Mortgage brokers have succeeded in capturing 75% of all originations. We have been successful because we can do it cheaper, and faster and better. Automation and regulation have taken away some of the edge and will only make it more difficult in the future. Once we can look at financing as secondary to the process of buying real estate, then we can view the function that we provide as closing the sale. We are already in the real estate business. When was the last time you saved a deal for a Realtor? When was the last time that you killed a deal that the Realtor had no business writing? Did they thank you? How many times have you had to correct errors in purchase contracts because your Realtor didn't know what they were doing? How many times has your Realtor made promises for you that you couldn't keep?
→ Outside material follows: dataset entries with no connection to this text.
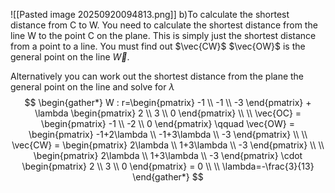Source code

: ![[Pasted image 20250920094813.png]]
b)To calculate the shortest distance from C to W. You need to calculate the shortest distance from the line W to the point C on the plane. This is simply just the shortest distance from a point to a line. You must find out $\vec{CW}$ $\vec{OW}$ is the general point on the line $\vec{W}$. 

Alternatively you can work out the shortest distance from the plane the general point on the line and solve for $\lambda$
$$
\begin{gather*}
W : r=\begin{pmatrix}
-1 \\
-1 \\
-3
\end{pmatrix} + \lambda \begin{pmatrix}
2 \\
3 \\
0
\end{pmatrix}  \\ \\
\vec{OC} = \begin{pmatrix}
-1 \\
-2 \\
0
\end{pmatrix} \qquad \vec{OW} = \begin{pmatrix}
-1+2\lambda \\
-1+3\lambda \\
-3
\end{pmatrix} \\ \\
\vec{CW} = \begin{pmatrix}
2\lambda \\
1+3\lambda \\
-3
\end{pmatrix} \\ \\
\begin{pmatrix}
2\lambda \\
1+3\lambda \\
-3
\end{pmatrix} \cdot \begin{pmatrix}
2 \\
3 \\
0
\end{pmatrix} = 0 \\ \\ 
\lambda=-\frac{3}{13}
\end{gather*}
$$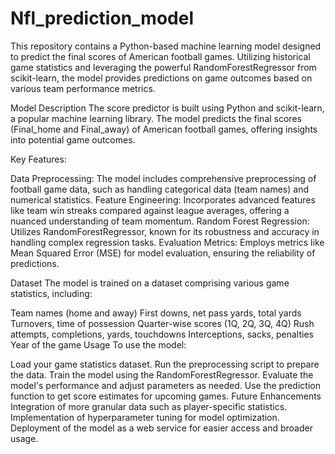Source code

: # Nfl_prediction_model
This repository contains a Python-based machine learning model designed to predict the final scores of American football games. Utilizing historical game statistics and leveraging the powerful RandomForestRegressor from scikit-learn, the model provides predictions on game outcomes based on various team performance metrics.

Model Description
The score predictor is built using Python and scikit-learn, a popular machine learning library. The model predicts the final scores (Final_home and Final_away) of American football games, offering insights into potential game outcomes.

Key Features:

Data Preprocessing: The model includes comprehensive preprocessing of football game data, such as handling categorical data (team names) and numerical statistics.
Feature Engineering: Incorporates advanced features like team win streaks compared against league averages, offering a nuanced understanding of team momentum.
Random Forest Regression: Utilizes RandomForestRegressor, known for its robustness and accuracy in handling complex regression tasks.
Evaluation Metrics: Employs metrics like Mean Squared Error (MSE) for model evaluation, ensuring the reliability of predictions.

Dataset
The model is trained on a dataset comprising various game statistics, including:

Team names (home and away)
First downs, net pass yards, total yards
Turnovers, time of possession
Quarter-wise scores (1Q, 2Q, 3Q, 4Q)
Rush attempts, completions, yards, touchdowns
Interceptions, sacks, penalties
Year of the game
Usage
To use the model:

Load your game statistics dataset.
Run the preprocessing script to prepare the data.
Train the model using the RandomForestRegressor.
Evaluate the model's performance and adjust parameters as needed.
Use the prediction function to get score estimates for upcoming games.
Future Enhancements
Integration of more granular data such as player-specific statistics.
Implementation of hyperparameter tuning for model optimization.
Deployment of the model as a web service for easier access and broader usage.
And then blamed you for it?

With technology available today, you could show customers homes for sale by computer, video tape, and fax on demand flyers. You could also do it for less. Not that you would have to. Some mortgage brokers are already doing this on a limited basis, but I have not seen any real successes. No one that I know of has done this on a large scale.

The Point of Sale is the place where the buyer signs the contract; the open house, the real estate office, or Denny's, wherever the Realtor makes the sale. To be at the point of sale, the loan originator must be there as well. Many Realtors have developed "partnerships" and "alliances" with mortgage people to sit at open houses to be available to take loan applications. However, partnerships and alliances are weak sisters. They are fickle and subject to minimal controls. Like contract processing, there are very distinct disadvantages and it works much better when you can control it yourself. You are also very correct about the brokers who are not keeping up with technology. They are not reading these dialogs. And they are going to be rudely awakened. By then it will be too late. You will be able to hire them as buyer agents if they will accept computer training.

Do you now think, having seen the business from both sides, that maybe you could do a better job for your customer if you had control of the entire process? Furthermore, consider the profitability of banks since they have integrated additional financial services, insurance, stock investments, and financial planning. Becoming a financial planner is also a method of additional services mortgage brokers are and can offer in the future. I know some who are doing it today. But it all means that you have to do something. You can't stay the way you are. You either grow and expand, or you get small and maintain your customer base. I don't believe, however, that there will be more mortgage brokers in the future, as we have known them in the past.